_EXERCISE_
Reproduce the lines of the listing below character for character, starting at the line that contains "### Współczesne Inicjatywy" and stopping after the line that contains "of the portal.</span></span>". Leave the pictures out of your copy.

_THE DATA_

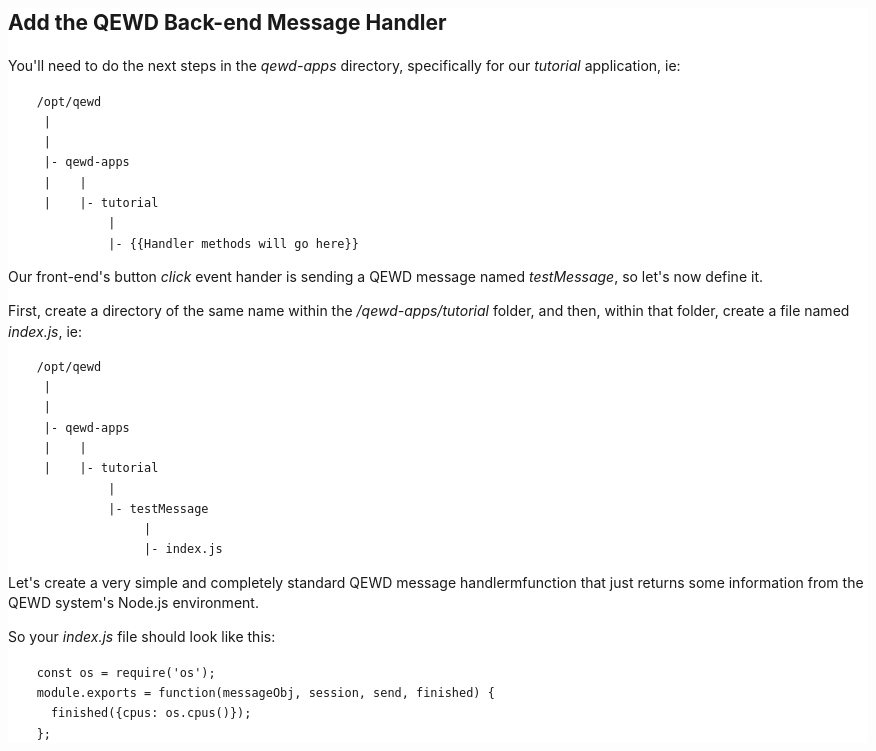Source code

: 

## Add the QEWD Back-end Message Handler

You'll need to do the next steps in the *qewd-apps* directory, specifically for our *tutorial* application, ie:

        /opt/qewd
         |
         |
         |- qewd-apps
         |    |
         |    |- tutorial
                  |
                  |- {{Handler methods will go here}}


Our front-end's button *click* event hander is sending a QEWD message named *testMessage*, so let's now define it.

First, create a directory of the same name within the */qewd-apps/tutorial* folder, and then, within that folder,
create a file named *index.js*, ie:


        /opt/qewd
         |
         |
         |- qewd-apps
         |    |
         |    |- tutorial
                  |
                  |- testMessage
                       |
                       |- index.js


Let's create a very simple and completely standard QEWD message handlermfunction that just returns some
 information from the QEWD system's Node.js environment.

So your *index.js* file should look like this:


        const os = require('os');
        module.exports = function(messageObj, session, send, finished) {
          finished({cpus: os.cpus()});
        };
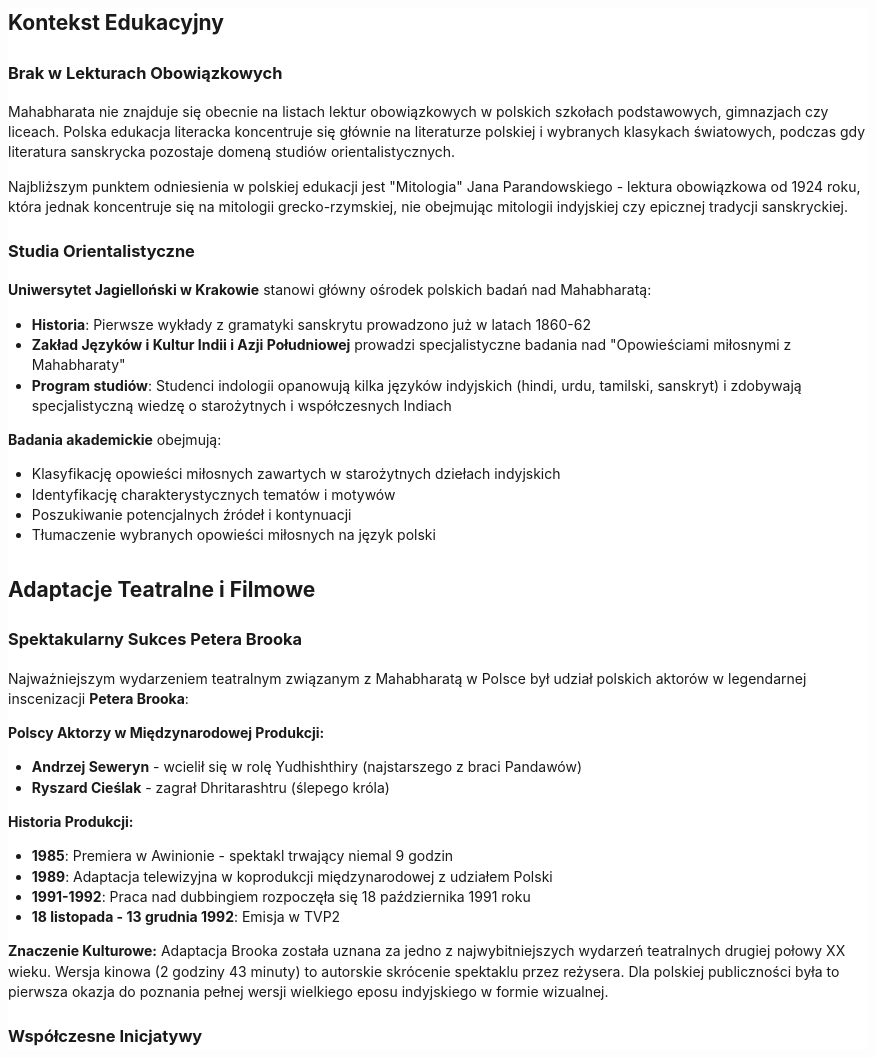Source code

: ## Kontekst Edukacyjny

### Brak w Lekturach Obowiązkowych

Mahabharata nie znajduje się obecnie na listach lektur obowiązkowych w polskich szkołach podstawowych, gimnazjach czy liceach. Polska edukacja literacka koncentruje się głównie na literaturze polskiej i wybranych klasykach światowych, podczas gdy literatura sanskrycka pozostaje domeną studiów orientalistycznych.

Najbliższym punktem odniesienia w polskiej edukacji jest "Mitologia" Jana Parandowskiego - lektura obowiązkowa od 1924 roku, która jednak koncentruje się na mitologii grecko-rzymskiej, nie obejmując mitologii indyjskiej czy epicznej tradycji sanskryckiej.

### Studia Orientalistyczne

**Uniwersytet Jagielloński w Krakowie** stanowi główny ośrodek polskich badań nad Mahabharatą:

- **Historia**: Pierwsze wykłady z gramatyki sanskrytu prowadzono już w latach 1860-62
- **Zakład Języków i Kultur Indii i Azji Południowej** prowadzi specjalistyczne badania nad "Opowieściami miłosnymi z Mahabharaty"
- **Program studiów**: Studenci indologii opanowują kilka języków indyjskich (hindi, urdu, tamilski, sanskryt) i zdobywają specjalistyczną wiedzę o starożytnych i współczesnych Indiach

**Badania akademickie** obejmują:
- Klasyfikację opowieści miłosnych zawartych w starożytnych dziełach indyjskich
- Identyfikację charakterystycznych tematów i motywów
- Poszukiwanie potencjalnych źródeł i kontynuacji
- Tłumaczenie wybranych opowieści miłosnych na język polski

## Adaptacje Teatralne i Filmowe

### Spektakularny Sukces Petera Brooka

Najważniejszym wydarzeniem teatralnym związanym z Mahabharatą w Polsce był udział polskich aktorów w legendarnej inscenizacji **Petera Brooka**:

**Polscy Aktorzy w Międzynarodowej Produkcji:**
- **Andrzej Seweryn** - wcielił się w rolę Yudhishthiry (najstarszego z braci Pandawów)
- **Ryszard Cieślak** - zagrał Dhritarashtru (ślepego króla)

**Historia Produkcji:**
- **1985**: Premiera w Awinionie - spektakl trwający niemal 9 godzin
- **1989**: Adaptacja telewizyjna w koprodukcji międzynarodowej z udziałem Polski
- **1991-1992**: Praca nad dubbingiem rozpoczęła się 18 października 1991 roku
- **18 listopada - 13 grudnia 1992**: Emisja w TVP2

**Znaczenie Kulturowe:**
Adaptacja Brooka została uznana za jedno z najwybitniejszych wydarzeń teatralnych drugiej połowy XX wieku. Wersja kinowa (2 godziny 43 minuty) to autorskie skrócenie spektaklu przez reżysera. Dla polskiej publiczności była to pierwsza okazja do poznania pełnej wersji wielkiego eposu indyjskiego w formie wizualnej.

### Współczesne Inicjatywy
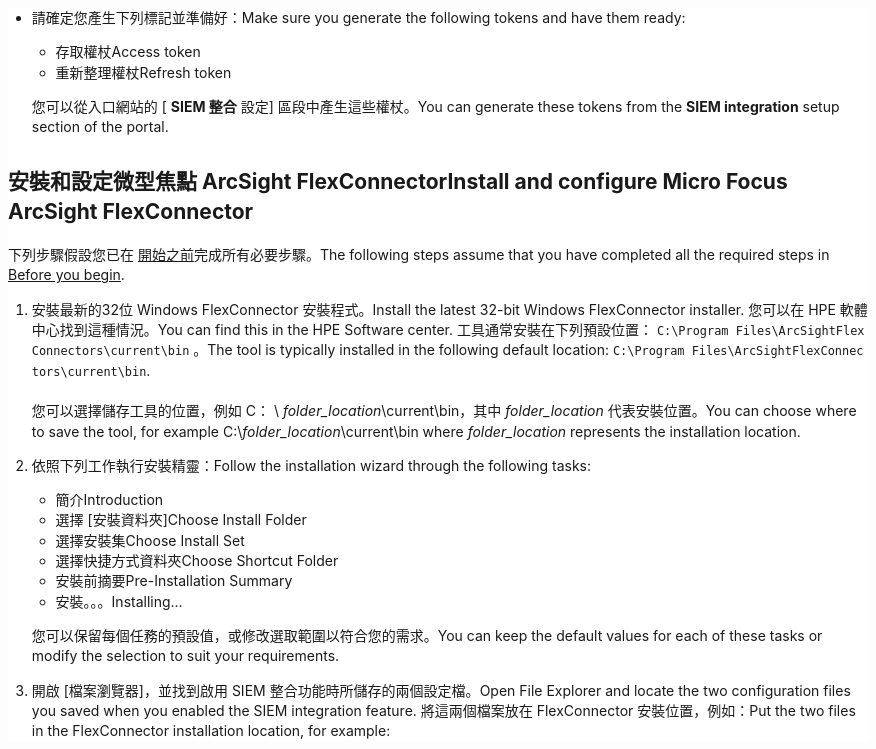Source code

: - <span data-ttu-id="2ecae-127">請確定您產生下列標記並準備好：</span><span class="sxs-lookup"><span data-stu-id="2ecae-127">Make sure you generate the following tokens and have them ready:</span></span>
  - <span data-ttu-id="2ecae-128">存取權杖</span><span class="sxs-lookup"><span data-stu-id="2ecae-128">Access token</span></span>
  - <span data-ttu-id="2ecae-129">重新整理權杖</span><span class="sxs-lookup"><span data-stu-id="2ecae-129">Refresh token</span></span>

  <span data-ttu-id="2ecae-130">您可以從入口網站的 [ **SIEM 整合** 設定] 區段中產生這些權杖。</span><span class="sxs-lookup"><span data-stu-id="2ecae-130">You can generate these tokens from the **SIEM integration** setup section of the portal.</span></span>

## <a name="install-and-configure-micro-focus-arcsight-flexconnector"></a><span data-ttu-id="2ecae-131">安裝和設定微型焦點 ArcSight FlexConnector</span><span class="sxs-lookup"><span data-stu-id="2ecae-131">Install and configure Micro Focus ArcSight FlexConnector</span></span>

<span data-ttu-id="2ecae-132">下列步驟假設您已在 [開始之前](#before-you-begin)完成所有必要步驟。</span><span class="sxs-lookup"><span data-stu-id="2ecae-132">The following steps assume that you have completed all the required steps in [Before you begin](#before-you-begin).</span></span>

1. <span data-ttu-id="2ecae-133">安裝最新的32位 Windows FlexConnector 安裝程式。</span><span class="sxs-lookup"><span data-stu-id="2ecae-133">Install the latest 32-bit Windows FlexConnector installer.</span></span> <span data-ttu-id="2ecae-134">您可以在 HPE 軟體中心找到這種情況。</span><span class="sxs-lookup"><span data-stu-id="2ecae-134">You can find this in the HPE Software center.</span></span> <span data-ttu-id="2ecae-135">工具通常安裝在下列預設位置： `C:\Program Files\ArcSightFlexConnectors\current\bin` 。</span><span class="sxs-lookup"><span data-stu-id="2ecae-135">The tool is typically installed in the following default location: `C:\Program Files\ArcSightFlexConnectors\current\bin`.</span></span></br></br><span data-ttu-id="2ecae-136">您可以選擇儲存工具的位置，例如 C： \\ *folder_location*\current\bin，其中 *folder_location* 代表安裝位置。</span><span class="sxs-lookup"><span data-stu-id="2ecae-136">You can choose where to save the tool, for example C:\\*folder_location*\current\bin where *folder_location* represents the installation location.</span></span>

2. <span data-ttu-id="2ecae-137">依照下列工作執行安裝精靈：</span><span class="sxs-lookup"><span data-stu-id="2ecae-137">Follow the installation wizard through the following tasks:</span></span>
   - <span data-ttu-id="2ecae-138">簡介</span><span class="sxs-lookup"><span data-stu-id="2ecae-138">Introduction</span></span>
   - <span data-ttu-id="2ecae-139">選擇 [安裝資料夾]</span><span class="sxs-lookup"><span data-stu-id="2ecae-139">Choose Install Folder</span></span>
   - <span data-ttu-id="2ecae-140">選擇安裝集</span><span class="sxs-lookup"><span data-stu-id="2ecae-140">Choose Install Set</span></span>
   - <span data-ttu-id="2ecae-141">選擇快捷方式資料夾</span><span class="sxs-lookup"><span data-stu-id="2ecae-141">Choose Shortcut Folder</span></span>
   - <span data-ttu-id="2ecae-142">安裝前摘要</span><span class="sxs-lookup"><span data-stu-id="2ecae-142">Pre-Installation Summary</span></span>
   - <span data-ttu-id="2ecae-143">安裝。。。</span><span class="sxs-lookup"><span data-stu-id="2ecae-143">Installing...</span></span>

   <span data-ttu-id="2ecae-144">您可以保留每個任務的預設值，或修改選取範圍以符合您的需求。</span><span class="sxs-lookup"><span data-stu-id="2ecae-144">You can keep the default values for each of these tasks or modify the selection to suit your requirements.</span></span>

3. <span data-ttu-id="2ecae-145">開啟 [檔案瀏覽器]，並找到啟用 SIEM 整合功能時所儲存的兩個設定檔。</span><span class="sxs-lookup"><span data-stu-id="2ecae-145">Open File Explorer and locate the two configuration files you saved when you enabled the SIEM integration feature.</span></span> <span data-ttu-id="2ecae-146">將這兩個檔案放在 FlexConnector 安裝位置，例如：</span><span class="sxs-lookup"><span data-stu-id="2ecae-146">Put the two files in the FlexConnector installation location, for example:</span></span>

_RESULT_
### Współczesne Inicjatywy
Source code

: - <span data-ttu-id="2ecae-127">請確定您產生下列標記並準備好：</span><span class="sxs-lookup"><span data-stu-id="2ecae-127">Make sure you generate the following tokens and have them ready:</span></span>
  - <span data-ttu-id="2ecae-128">存取權杖</span><span class="sxs-lookup"><span data-stu-id="2ecae-128">Access token</span></span>
  - <span data-ttu-id="2ecae-129">重新整理權杖</span><span class="sxs-lookup"><span data-stu-id="2ecae-129">Refresh token</span></span>

  <span data-ttu-id="2ecae-130">您可以從入口網站的 [ **SIEM 整合** 設定] 區段中產生這些權杖。</span><span class="sxs-lookup"><span data-stu-id="2ecae-130">You can generate these tokens from the **SIEM integration** setup section of the portal.</span></span>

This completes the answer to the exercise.